Я почти счастлива! Остаются считанные дни, и я опять войду в коллектив ровесников, буду смеяться, рассказывать анекдоты, хихикать над преподавателями.
…Первого сентября Сципион повез меня в школу. Я страшно волновалась.
– Познакомишься с рабочим классом, – проронил он. – Кто у нас учится в рабочке? Отстойники. Выброшенные за борт люди. Мотальщицы-давальщицы.
Я молча стискивала зубы.
Ничего страшного я не увидела. Дети как дети. Все готовились куда-то поступать. Только одна девушка пришла в экстернат получать не аттестат половой зрелости, а непосредственно школьное образование, это была крайне знойная особа неопознанного возраста от семнадцати до сорока пяти, и звали ее Илона. Так, во всяком случае, она представлялась. Она сразу оценила мои парижские тряпки и уселась со мной за одну парту.
Илона заваливала меня глянцевыми журналами и все время звала вечерами в клубы на корпоративные мероприятия. Но я была хромая, и шрам на голове все еще был виден. Он просвечивал сквозь светлые волосы. Илона посоветовала мне купить парик. Потом притащила мне свой, взлохмаченный, рыжий, с мелированием, и водрузила мне на голову: «Ну, чистая подстава! – сказала она. – Тебе очень к лицу. Скоро пойдем в свет».

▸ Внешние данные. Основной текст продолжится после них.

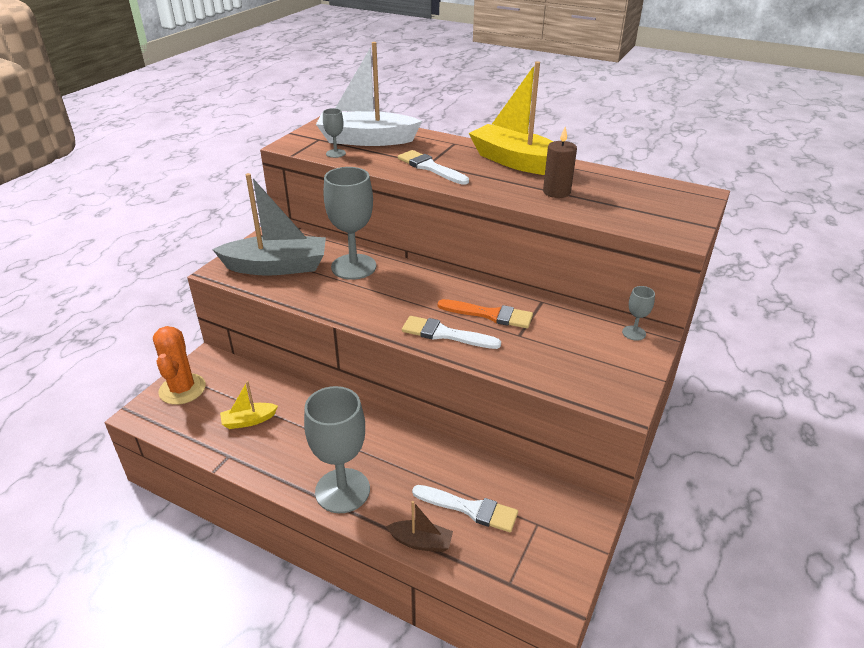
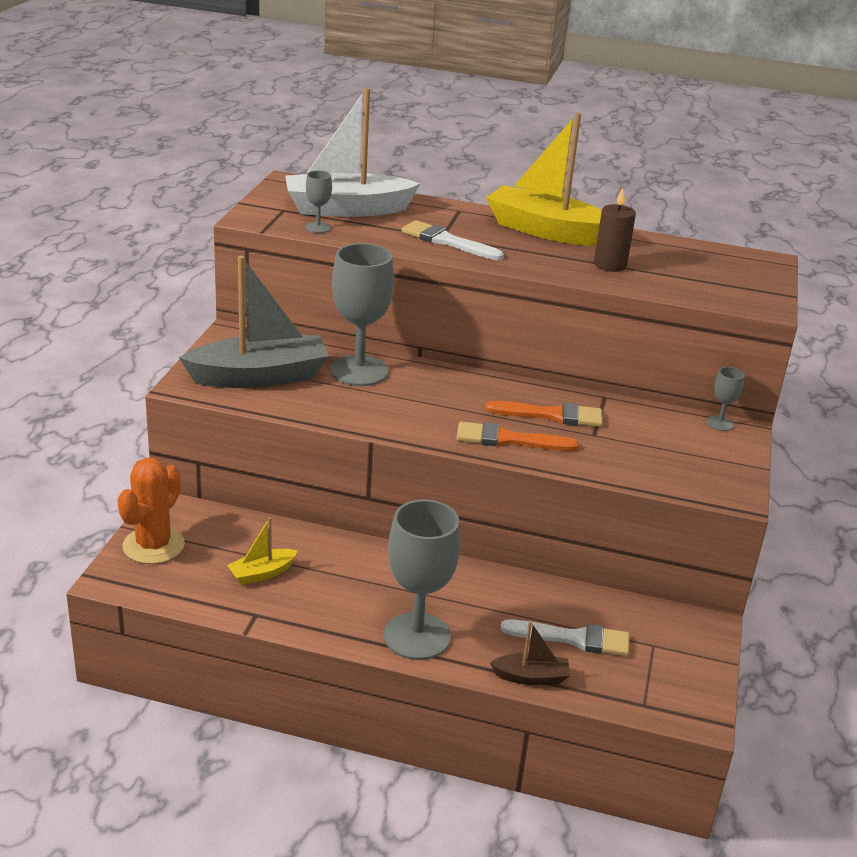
camera: 15 degrees left, 5 degrees down
orange cactus [153,326,206,405] -> orange cactus turned 45 degrees clockwise [117,458,185,564]
white brush [402,316,501,349] -> orange brush [457,421,579,451]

Утром Илона упорно осваивала азы русской грамоты в нашей школе, а вечерами трудилась в ночных клубах. Участвовала в показах мод, если брали. В классе она всем говорила, что на самом деле долго жила в Арабских Эмиратах, в гареме шаха, и потому у нее так плохо с русским языком. «Я вообще не русская. Я из Прибалтики». Однако наряду с легким прибалтийским акцентом у Илоны проскальзывали и фрикативные «Хы» вместо «Гы», и это наводило на мысль, что ее папка или мамка были с Украины. Впрочем, никому в голову не приходило потребовать паспорт у этого несчастного существа, которому пришлось так много пережить на своем недолгом веку.
Илоне пришлось бежать от шаха, прихватив несколько килограммов украшений. Сбежала от шаха она через пустыню, на автомобиле. Потому что, если бы она летела самолетом, ее бы задержали в аэропорту и арестовали бы, а то и просто вернули бы шаху, и тот сгноил бы ее в подземелье.